Aluminum hydroxide (also known as alumina trihydrate) is used to produce primary aluminum metal using electrolytic reduction processes. Aluminum hydroxide is produced on an industrial scale by a well-established procedure known as the Bayer Process. In this process, the steps involving crystallization and precipitation of solubilized aluminum hydroxide values from process liquors, are critical relative to the economic recovery of aluminum values. Economic recovery is realized by optimization of two commercially significant parameters: yield and average particle size.
Efforts to increase the yield and particle size of the aluminum hydroxide recovered from Bayer process liquor have failed to provide optimization of a commercially significant product. With the steep rise in energy costs during the past few years, aluminum hydroxide processing operators continue to seek optimal parameters for producing a commercially-acceptable aluminum hydroxide product. Despite efforts to identify chemical additives and methods to reduce the number of undersized alumina particles while maintaining process efficiency, none have been entirely successful in increasing yield and particle size of the alumina recovered in Bayer process liquors.
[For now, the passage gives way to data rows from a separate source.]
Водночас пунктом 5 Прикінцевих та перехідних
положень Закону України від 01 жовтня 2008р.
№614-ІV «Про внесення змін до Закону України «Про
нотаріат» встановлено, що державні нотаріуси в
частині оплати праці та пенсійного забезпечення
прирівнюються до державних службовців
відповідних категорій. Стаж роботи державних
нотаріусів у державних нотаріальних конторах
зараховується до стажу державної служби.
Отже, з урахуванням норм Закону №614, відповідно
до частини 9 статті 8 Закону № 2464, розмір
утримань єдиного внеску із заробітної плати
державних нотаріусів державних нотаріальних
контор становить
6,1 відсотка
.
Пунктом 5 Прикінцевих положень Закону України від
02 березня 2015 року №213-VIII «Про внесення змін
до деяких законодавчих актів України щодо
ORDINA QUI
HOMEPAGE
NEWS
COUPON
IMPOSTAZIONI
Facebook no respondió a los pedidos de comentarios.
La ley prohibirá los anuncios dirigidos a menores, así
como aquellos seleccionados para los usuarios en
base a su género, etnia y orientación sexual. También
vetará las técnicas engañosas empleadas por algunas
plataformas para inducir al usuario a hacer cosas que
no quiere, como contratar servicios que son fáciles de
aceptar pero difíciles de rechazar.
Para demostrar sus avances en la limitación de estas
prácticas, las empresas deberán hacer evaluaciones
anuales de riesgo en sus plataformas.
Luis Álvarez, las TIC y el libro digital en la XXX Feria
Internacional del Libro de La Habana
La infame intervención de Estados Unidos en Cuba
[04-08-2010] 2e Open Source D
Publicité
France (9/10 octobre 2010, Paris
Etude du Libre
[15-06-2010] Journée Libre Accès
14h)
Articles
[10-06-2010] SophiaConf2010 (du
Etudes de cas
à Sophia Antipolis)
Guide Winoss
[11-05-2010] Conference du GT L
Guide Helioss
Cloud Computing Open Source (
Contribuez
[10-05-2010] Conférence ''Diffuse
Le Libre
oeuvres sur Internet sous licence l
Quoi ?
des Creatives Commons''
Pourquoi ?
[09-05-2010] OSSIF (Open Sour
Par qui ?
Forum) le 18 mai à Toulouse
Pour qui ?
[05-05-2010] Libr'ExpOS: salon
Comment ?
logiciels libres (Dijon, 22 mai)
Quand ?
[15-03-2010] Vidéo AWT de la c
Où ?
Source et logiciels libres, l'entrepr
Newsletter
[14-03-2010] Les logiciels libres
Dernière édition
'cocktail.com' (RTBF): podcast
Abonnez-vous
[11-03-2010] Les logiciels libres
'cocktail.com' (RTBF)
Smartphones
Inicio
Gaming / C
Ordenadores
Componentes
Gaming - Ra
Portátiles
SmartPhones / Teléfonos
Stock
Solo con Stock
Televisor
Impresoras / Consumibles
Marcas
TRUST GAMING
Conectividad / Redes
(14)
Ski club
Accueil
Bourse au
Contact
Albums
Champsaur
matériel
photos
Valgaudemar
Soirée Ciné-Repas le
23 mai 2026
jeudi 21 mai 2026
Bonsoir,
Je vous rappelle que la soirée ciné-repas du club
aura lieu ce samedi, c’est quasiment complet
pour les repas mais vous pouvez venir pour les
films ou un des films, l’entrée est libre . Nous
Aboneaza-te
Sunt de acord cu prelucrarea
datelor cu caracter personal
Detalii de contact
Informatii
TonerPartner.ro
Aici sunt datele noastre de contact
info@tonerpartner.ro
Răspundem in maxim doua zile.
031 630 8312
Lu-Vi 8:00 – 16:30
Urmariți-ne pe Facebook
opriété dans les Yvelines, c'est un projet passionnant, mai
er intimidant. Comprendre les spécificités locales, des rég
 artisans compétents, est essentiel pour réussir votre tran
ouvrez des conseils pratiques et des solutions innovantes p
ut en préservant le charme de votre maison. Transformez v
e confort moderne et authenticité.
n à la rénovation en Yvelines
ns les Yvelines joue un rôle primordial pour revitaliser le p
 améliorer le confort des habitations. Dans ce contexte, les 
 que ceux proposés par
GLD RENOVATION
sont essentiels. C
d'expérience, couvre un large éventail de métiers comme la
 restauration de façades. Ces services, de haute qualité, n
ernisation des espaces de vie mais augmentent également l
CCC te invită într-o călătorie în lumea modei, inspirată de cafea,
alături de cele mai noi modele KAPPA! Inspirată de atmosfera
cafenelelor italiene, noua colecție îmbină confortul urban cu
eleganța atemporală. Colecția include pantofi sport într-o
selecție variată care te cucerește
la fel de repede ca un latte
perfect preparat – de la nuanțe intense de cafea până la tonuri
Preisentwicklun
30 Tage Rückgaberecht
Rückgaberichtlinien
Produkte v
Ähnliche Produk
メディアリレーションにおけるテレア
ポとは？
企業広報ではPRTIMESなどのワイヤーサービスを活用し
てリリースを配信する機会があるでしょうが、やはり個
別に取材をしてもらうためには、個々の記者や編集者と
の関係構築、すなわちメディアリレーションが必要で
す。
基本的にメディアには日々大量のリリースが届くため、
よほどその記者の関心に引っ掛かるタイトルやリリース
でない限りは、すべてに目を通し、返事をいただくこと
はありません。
The products of these efforts include filter aids such as coagulants or flocculants optionally containing polyacrylic acids (PAA), crystallization modifiers, and dewatering agents. For example, U.S. Pat. No. 4,737,352 (hereinafter the '352 patent) assigned to Nalco discloses a method providing a reduced percent of small size crystals and an increase in the yield of coarser aluminum hydroxide crystals by adding a blend of surfactant dispersed in oil to the pregnant liquor during the precipitation phase of the process.
The claims in the patent limited the surfactant to a tall fatty acid. The specification of the '352 patent, however, disclosed the surfactant as any fatty acid having at least a saturated or unsaturated four carbon alkyl backbone optionally containing at least one functional group. Additionally, the specification discloses a functionalized C8 alkyl fatty acid as advantageous; the fatty acid was not claimed and the advantages of this fatty acid is not disclosed or taught by actual or constructive reduction to practice. The specification defines the improved method as treating hot caustic Bayer process green liquor with a surfactant/oil blend. The specification does not teach, describe, or remotely suggest that the length of the carbon chain of the fatty acid is a factor imparting novelty. Two commercial crystal growth modifiers having fatty acid chains of greater than ten carbons were commercialized and are referred to as Commercial Product 1 and Commercial Product 2 in examples exemplifying the inventive step of teaching fatty acid chain length in improved aluminum hydroxide production. The '352 parent discloses a genus of fatty acids in oil that result in an improved commercial product. The fatty acid composition described herein is directed to a fatty acid species imparting unexpected results from those described in the genus patent.
The limitations of yield and particle size of alumina recovered from Bayer process liquors are also disclosed in U.S. Pat. No. 6,168,767 (hereinafter the '767 patent) entitled “Production of Alumina” assigned to Ciba Specialty Chemicals Water Treatments Limited. A water-soluble crystallization modifier formulation is disclosed comprising a first composition of a polyalkoxylated non-ionic surfactant and a second composition comprising a surfactant, or a precursor thereof, which is not polyalkoxylated. Ethylene oxide (EO) units are identified as essential components of the formulation in the polyalkoxylated non-ionic surfactant, preferably, ethylene oxide and propylene oxide (PO) units which form an ethylene oxide-propylene oxide block copolymer. The '767 patent discloses a composition which contains “substantially no mineral oil or silicone oil” and emphasizes regularly that the “advantage of the crystallization modifiers . . . is that they do not require the presence of oils.” (e.g., see column 2, lines 21-25; col. 4, lines 25-35; col. 5, lines 21-33). The cost effectiveness of these components and their acceptance when compared to the surfactant/oil blends used in the majority of crystallization modifier formulations in most Bayer processing plants today remains questionable.
Also affecting the particle size and product yield parameters in alumina recovery is the presence of oxalate in the pregnant liquor. Oxalate is a contaminate that can act as a seed site resulting in too many small hydroxide crystals, thereby lowering average particle size. Further, screening processes intended to remove oxalate impurities also remove alumina, thereby reducing product yield. These phenomena must be considered in any recovery process.
Despite efforts to satisfy the demands made by continuous and ongoing development of the Bayer process worldwide, the industry needs for an improved alumina product remain unfulfilled.